— begin —

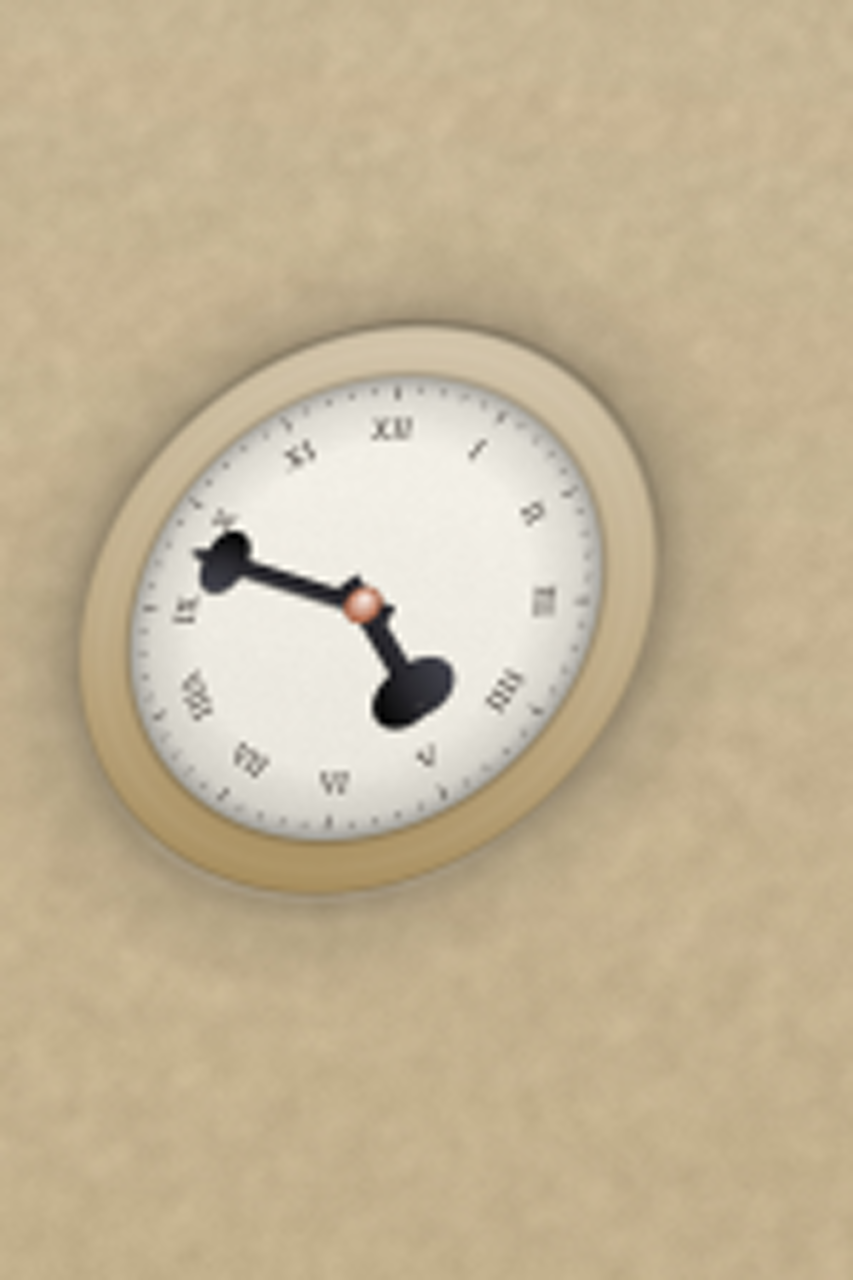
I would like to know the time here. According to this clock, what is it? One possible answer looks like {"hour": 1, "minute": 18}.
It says {"hour": 4, "minute": 48}
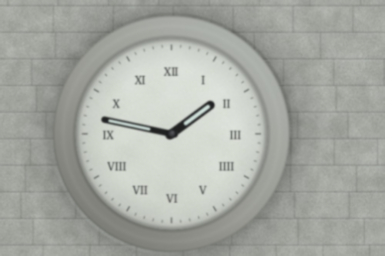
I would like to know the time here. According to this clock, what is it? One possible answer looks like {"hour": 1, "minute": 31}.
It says {"hour": 1, "minute": 47}
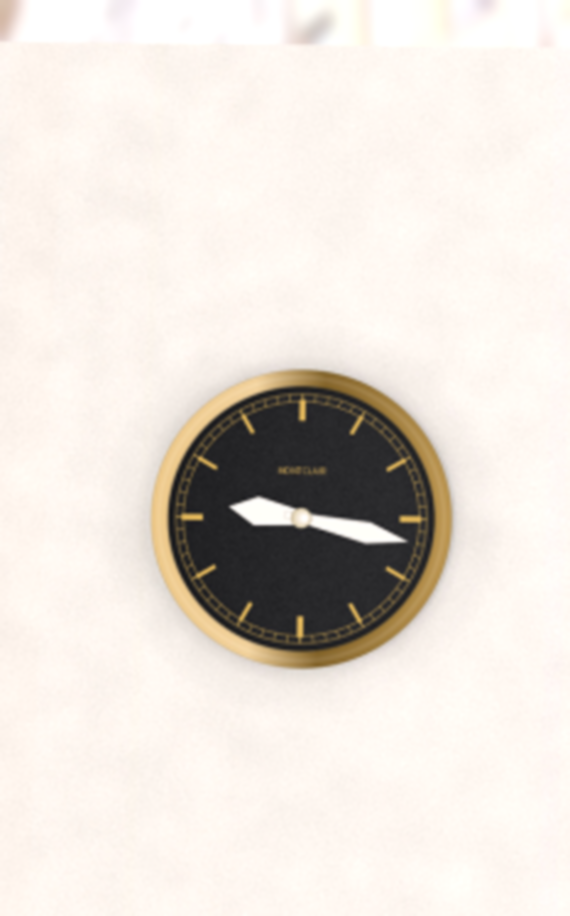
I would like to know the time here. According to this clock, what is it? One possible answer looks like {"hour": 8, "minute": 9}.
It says {"hour": 9, "minute": 17}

— end —

WHAT YOU HAVE TO DO. Write out every line of the entries above word for word, leaving out the pictures.

TASK RESPONSE.
I would like to know the time here. According to this clock, what is it? One possible answer looks like {"hour": 1, "minute": 18}.
It says {"hour": 4, "minute": 48}
I would like to know the time here. According to this clock, what is it? One possible answer looks like {"hour": 1, "minute": 31}.
It says {"hour": 1, "minute": 47}
I would like to know the time here. According to this clock, what is it? One possible answer looks like {"hour": 8, "minute": 9}.
It says {"hour": 9, "minute": 17}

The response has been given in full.